Segment Start: RECORDS
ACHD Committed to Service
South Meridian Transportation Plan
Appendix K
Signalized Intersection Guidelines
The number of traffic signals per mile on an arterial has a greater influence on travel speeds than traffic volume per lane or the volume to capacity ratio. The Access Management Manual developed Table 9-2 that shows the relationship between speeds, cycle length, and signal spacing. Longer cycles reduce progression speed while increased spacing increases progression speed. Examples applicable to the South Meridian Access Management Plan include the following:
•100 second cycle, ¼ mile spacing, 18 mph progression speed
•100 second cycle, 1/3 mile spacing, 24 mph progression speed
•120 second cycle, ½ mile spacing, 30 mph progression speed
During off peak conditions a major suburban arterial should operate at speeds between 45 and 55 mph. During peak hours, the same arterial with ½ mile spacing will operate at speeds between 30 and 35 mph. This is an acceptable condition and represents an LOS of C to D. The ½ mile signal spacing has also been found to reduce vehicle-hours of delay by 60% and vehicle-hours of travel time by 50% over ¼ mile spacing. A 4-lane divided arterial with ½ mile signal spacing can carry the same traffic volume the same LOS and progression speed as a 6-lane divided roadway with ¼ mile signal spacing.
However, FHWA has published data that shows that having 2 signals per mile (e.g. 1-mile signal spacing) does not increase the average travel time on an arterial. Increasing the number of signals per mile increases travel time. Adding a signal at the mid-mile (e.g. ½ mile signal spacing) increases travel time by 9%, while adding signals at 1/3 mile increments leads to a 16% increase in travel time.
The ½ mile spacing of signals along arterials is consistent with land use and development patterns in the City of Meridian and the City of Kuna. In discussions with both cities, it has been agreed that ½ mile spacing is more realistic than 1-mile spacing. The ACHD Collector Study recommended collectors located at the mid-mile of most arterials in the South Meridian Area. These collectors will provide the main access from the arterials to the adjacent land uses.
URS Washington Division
Segment End: RECORDS
#### TRY IT
Tally of lines with the word "Meridian": work out how many lines in the records hold it, and give that number only.

#### WRITTEN REPLY
3